== Directions ==
Rewrite the listing below with "edited" substituted for every "developed", keeping everything else the same. Leave the pictures out of your answer.

Collected data:
┄┄┄┄┄┄┄┄┄┄
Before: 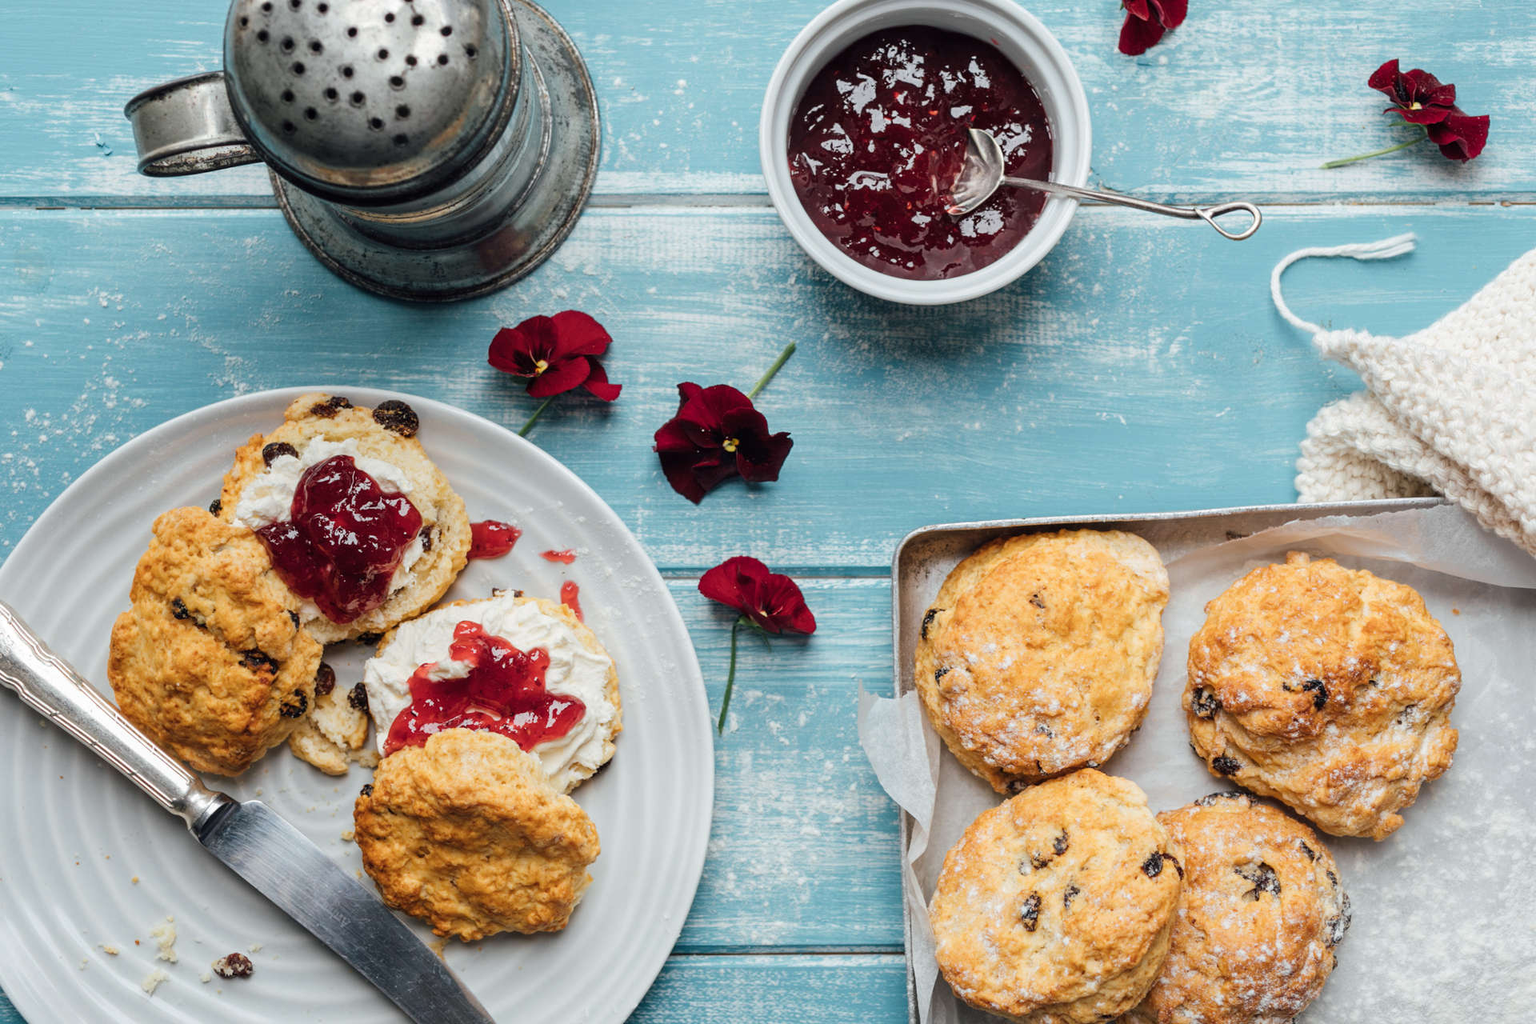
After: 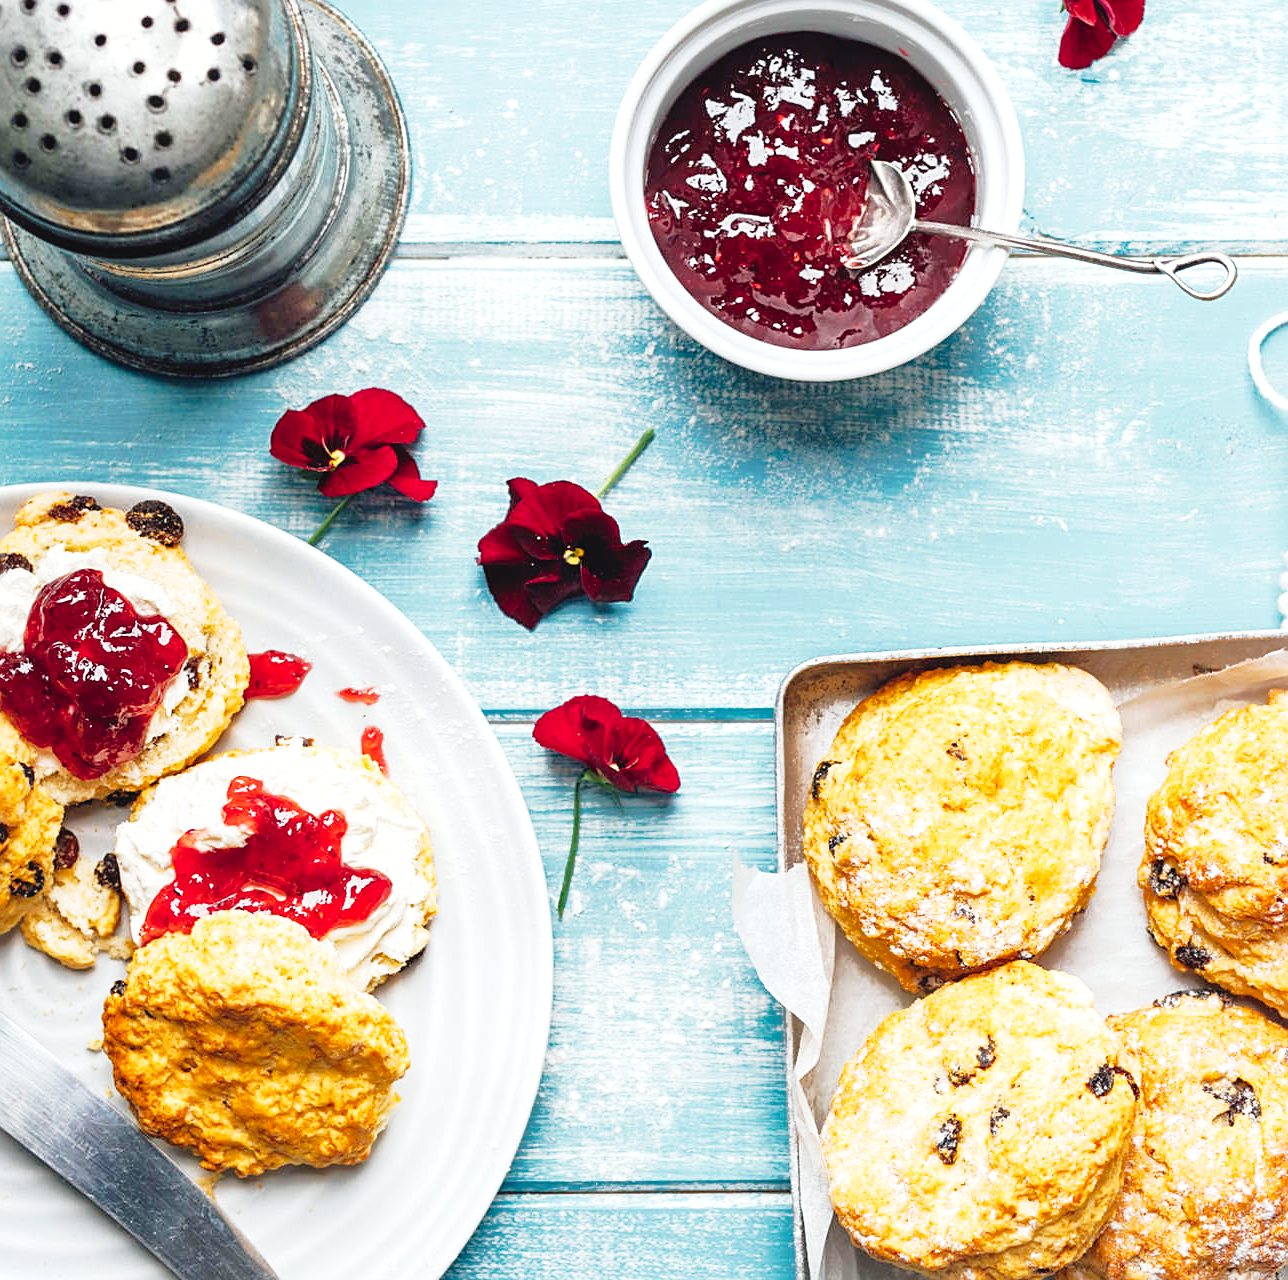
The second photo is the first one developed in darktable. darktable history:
tone curve: curves: ch0 [(0, 0.023) (0.087, 0.065) (0.184, 0.168) (0.45, 0.54) (0.57, 0.683) (0.706, 0.841) (0.877, 0.948) (1, 0.984)]; ch1 [(0, 0) (0.388, 0.369) (0.447, 0.447) (0.505, 0.5) (0.534, 0.528) (0.57, 0.571) (0.592, 0.602) (0.644, 0.663) (1, 1)]; ch2 [(0, 0) (0.314, 0.223) (0.427, 0.405) (0.492, 0.496) (0.524, 0.547) (0.534, 0.57) (0.583, 0.605) (0.673, 0.667) (1, 1)], preserve colors none
sharpen: on, module defaults
shadows and highlights: on, module defaults
crop and rotate: left 17.755%, right 15.132%
exposure: exposure 0.742 EV, compensate exposure bias true, compensate highlight preservation false
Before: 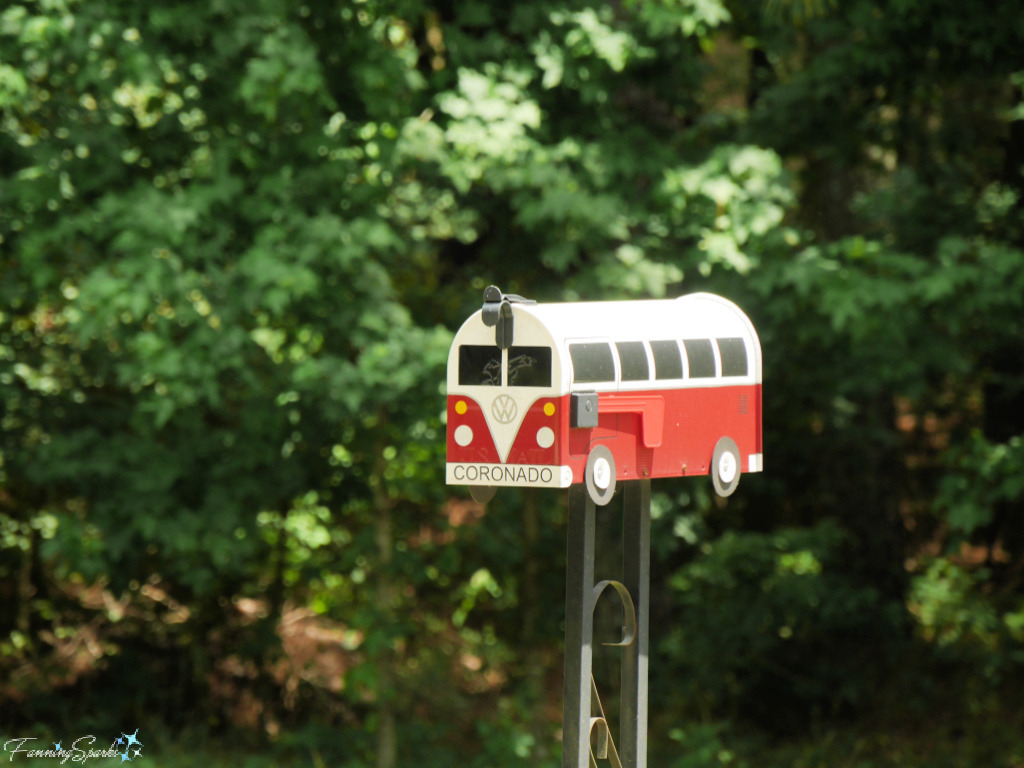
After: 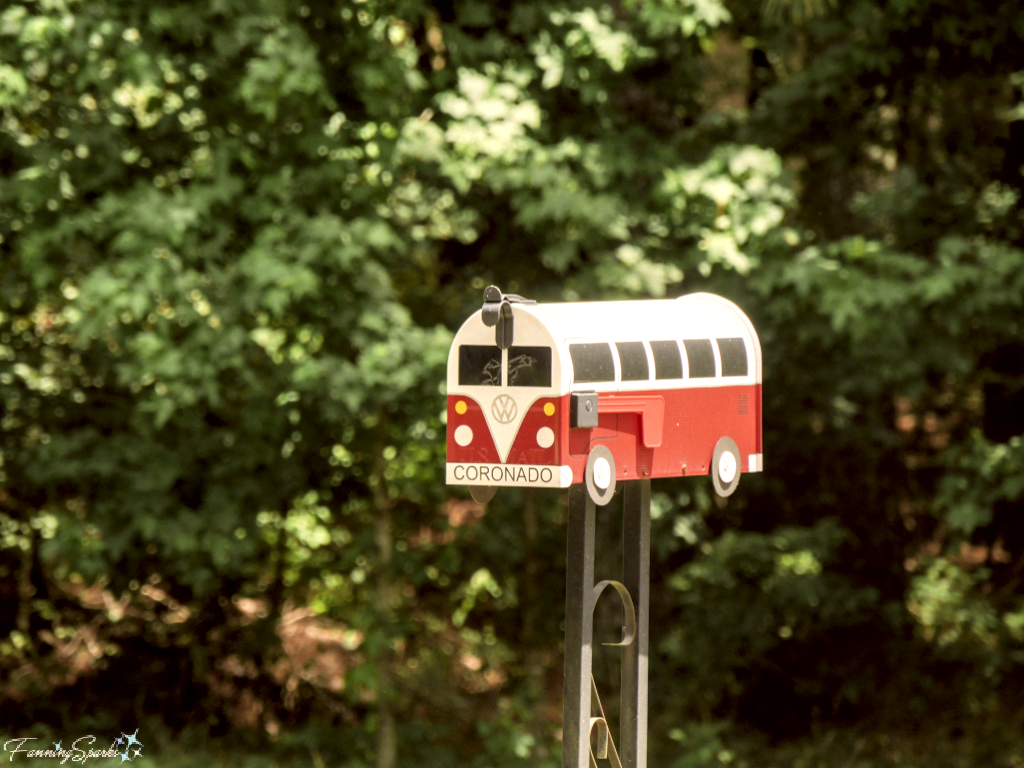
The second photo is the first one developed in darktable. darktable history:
color correction: highlights a* 6.06, highlights b* 8.21, shadows a* 5.59, shadows b* 7.27, saturation 0.899
contrast brightness saturation: saturation -0.03
local contrast: detail 150%
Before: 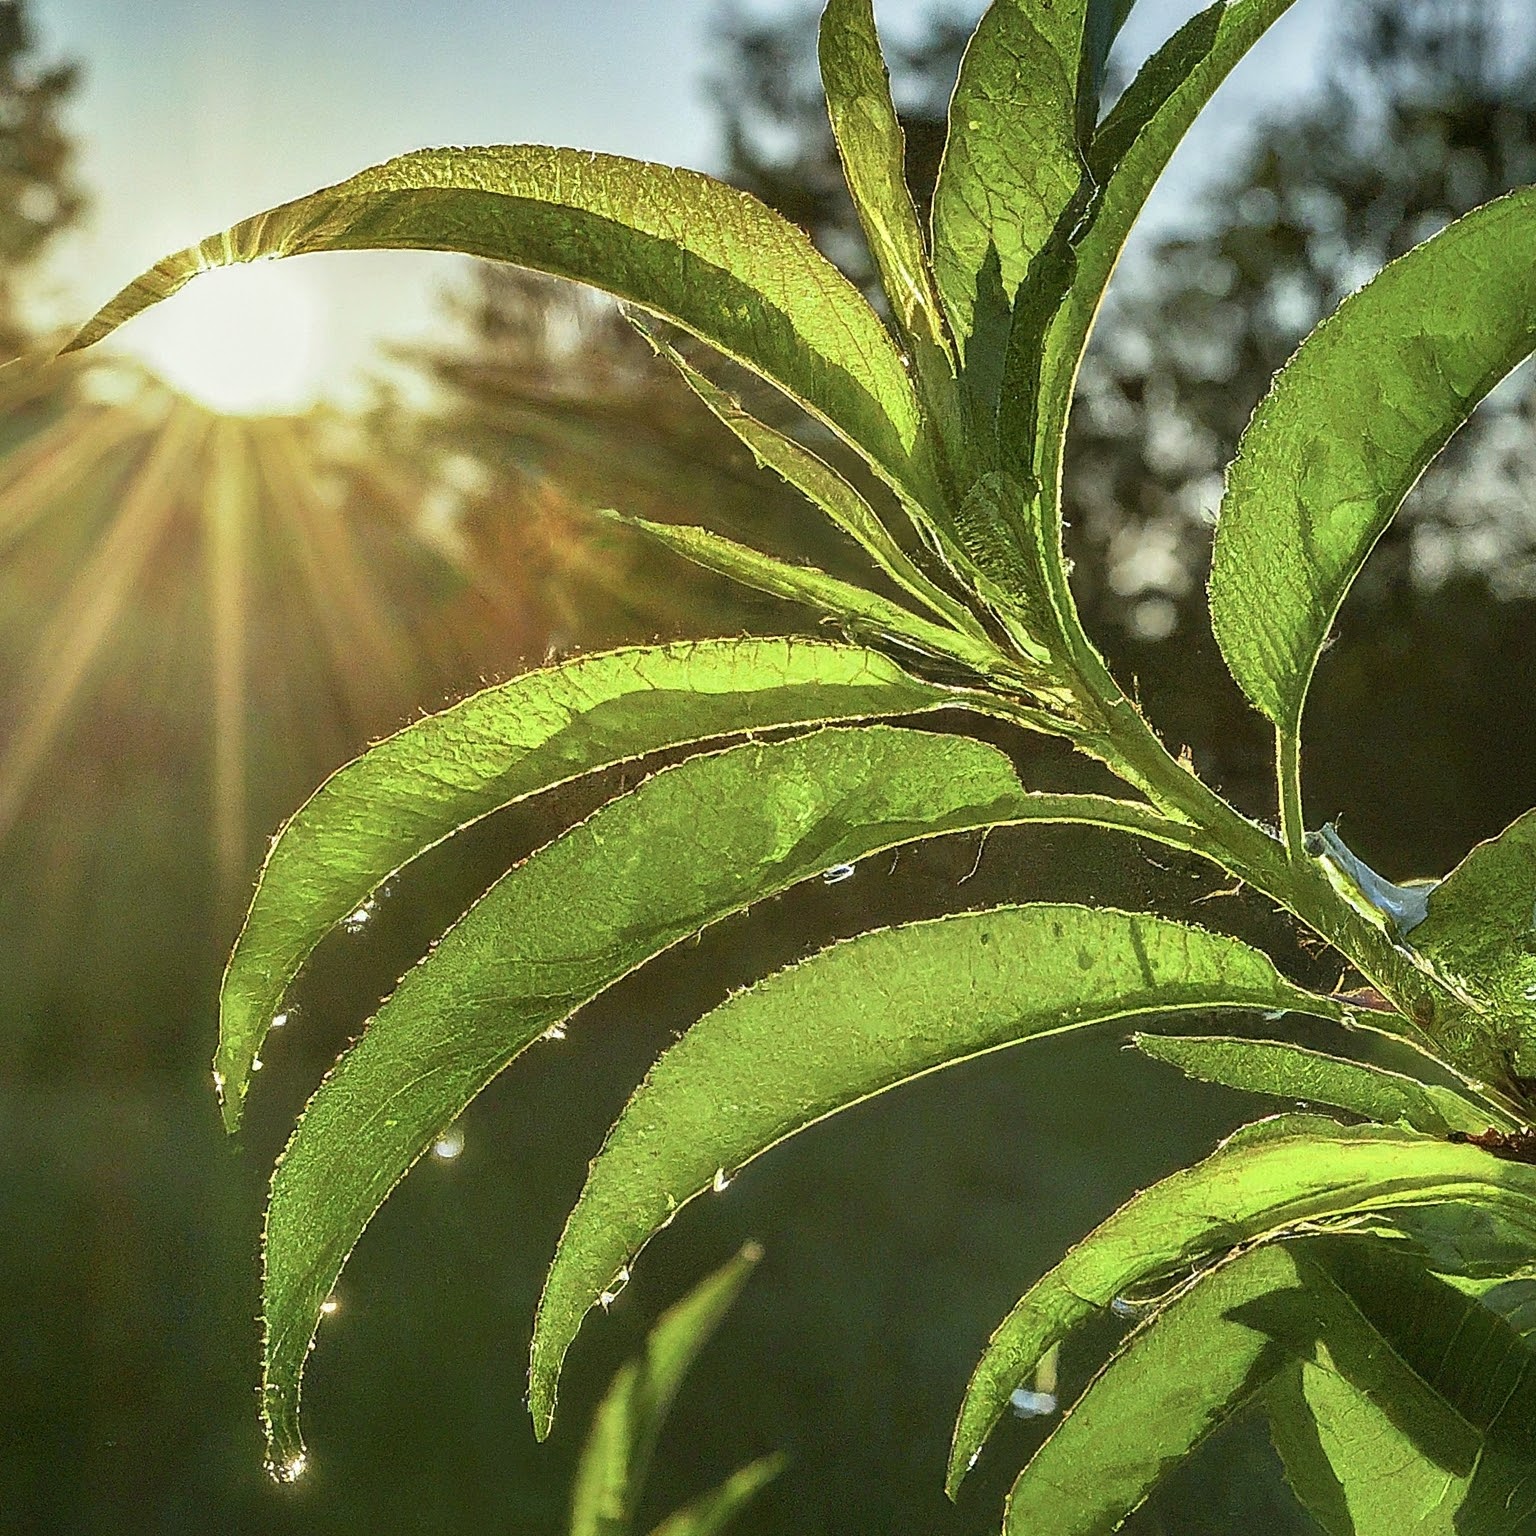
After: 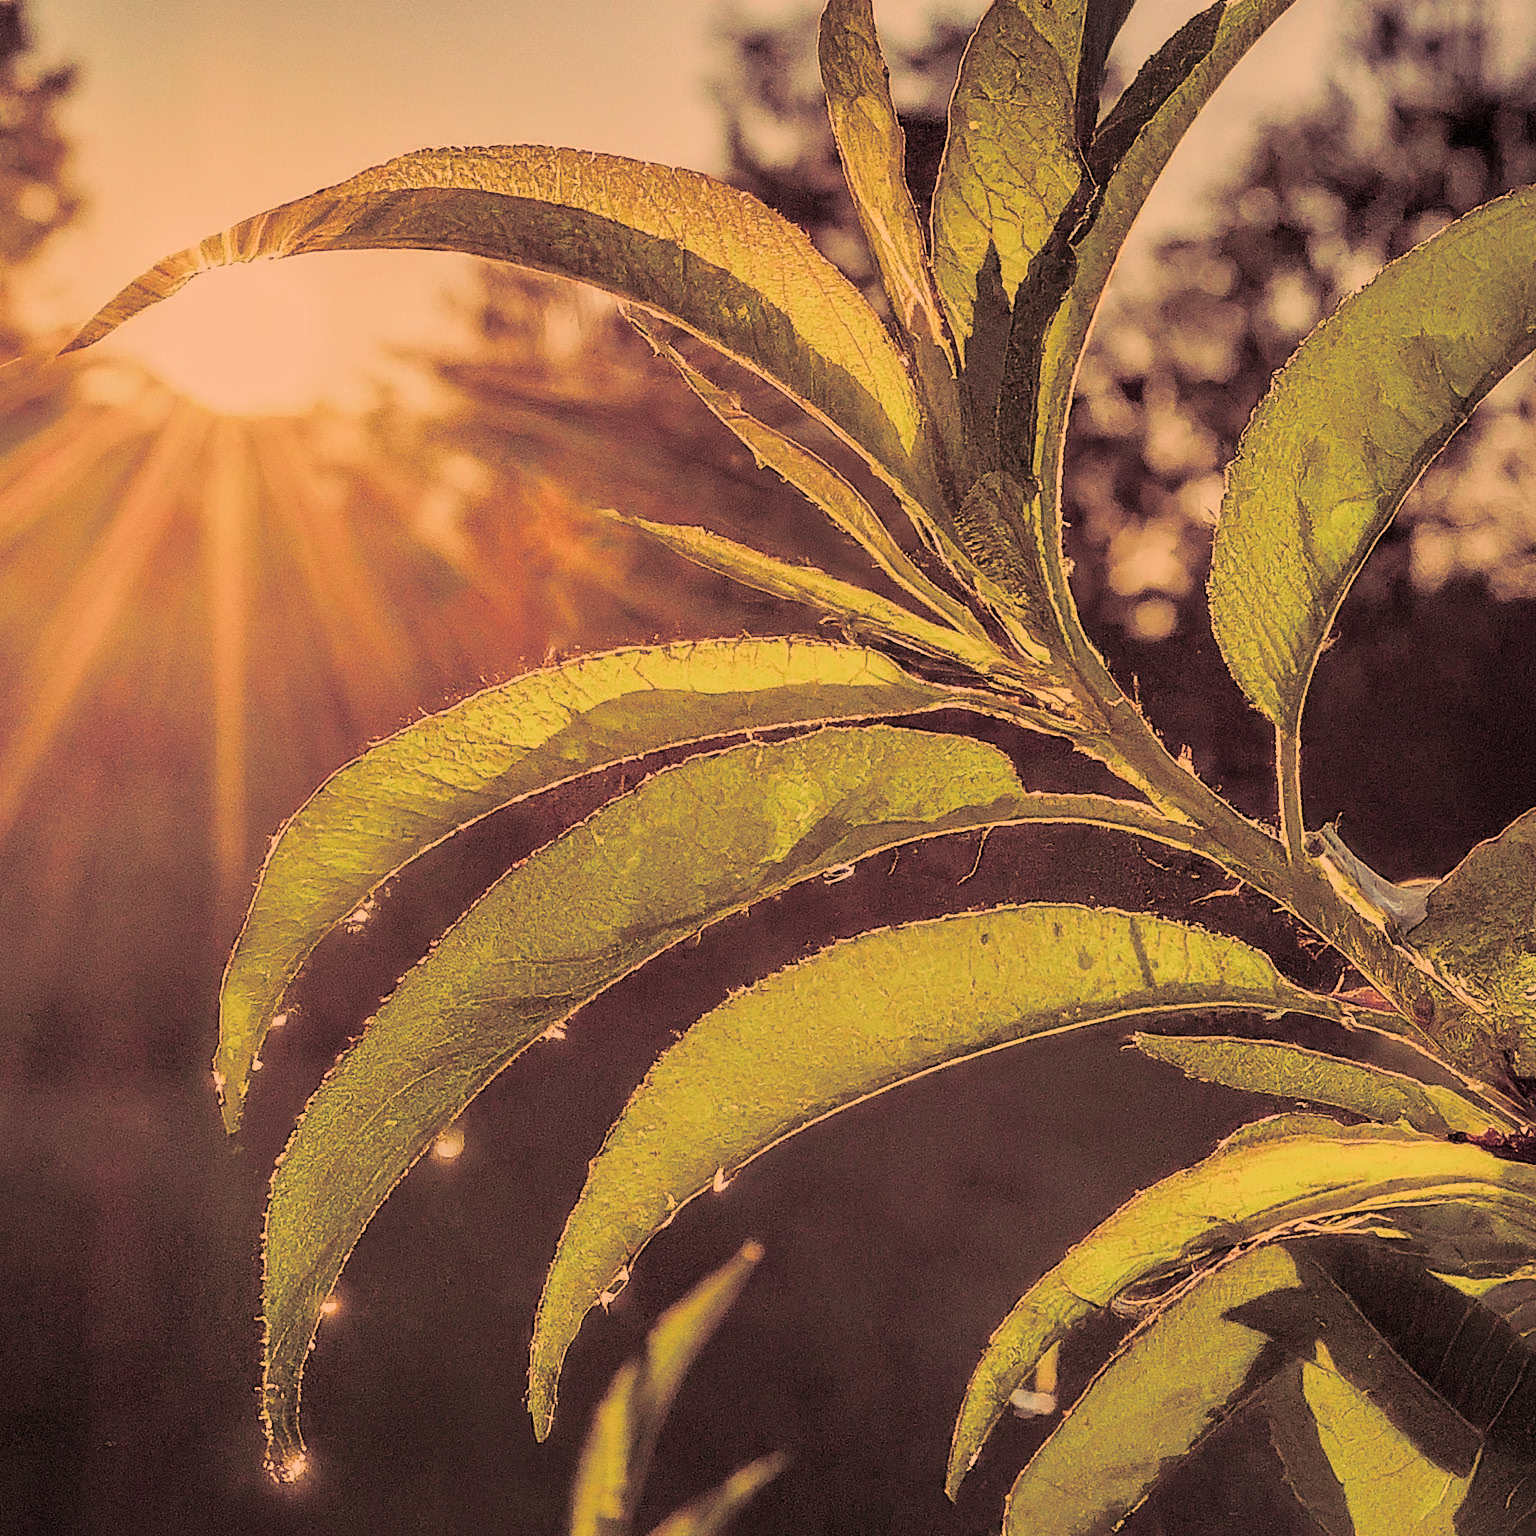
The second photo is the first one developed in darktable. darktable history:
filmic rgb: black relative exposure -7.32 EV, white relative exposure 5.09 EV, hardness 3.2
white balance: red 1.467, blue 0.684
split-toning: shadows › hue 316.8°, shadows › saturation 0.47, highlights › hue 201.6°, highlights › saturation 0, balance -41.97, compress 28.01%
┄┄┄┄┄┄┄┄┄┄
== Finished exercise ==
Before: 
After: 
The second photo is the first one edited in darktable. darktable history:
tone curve: curves: ch0 [(0, 0.023) (0.087, 0.065) (0.184, 0.168) (0.45, 0.54) (0.57, 0.683) (0.706, 0.841) (0.877, 0.948) (1, 0.984)]; ch1 [(0, 0) (0.388, 0.369) (0.447, 0.447) (0.505, 0.5) (0.534, 0.528) (0.57, 0.571) (0.592, 0.602) (0.644, 0.663) (1, 1)]; ch2 [(0, 0) (0.314, 0.223) (0.427, 0.405) (0.492, 0.496) (0.524, 0.547) (0.534, 0.57) (0.583, 0.605) (0.673, 0.667) (1, 1)], preserve colors none
sharpen: on, module defaults
shadows and highlights: on, module defaults
crop and rotate: left 17.755%, right 15.132%
exposure: exposure 0.742 EV, compensate exposure bias true, compensate highlight preservation false
Before: 
After: 
The second photo is the first one edited in darktable. darktable history:
color correction: highlights a* 6.06, highlights b* 8.21, shadows a* 5.59, shadows b* 7.27, saturation 0.899
contrast brightness saturation: saturation -0.03
local contrast: detail 150%
Before: 
After: 
The second photo is the first one edited in darktable. darktable history:
filmic rgb: black relative exposure -7.32 EV, white relative exposure 5.09 EV, hardness 3.2
white balance: red 1.467, blue 0.684
split-toning: shadows › hue 316.8°, shadows › saturation 0.47, highlights › hue 201.6°, highlights › saturation 0, balance -41.97, compress 28.01%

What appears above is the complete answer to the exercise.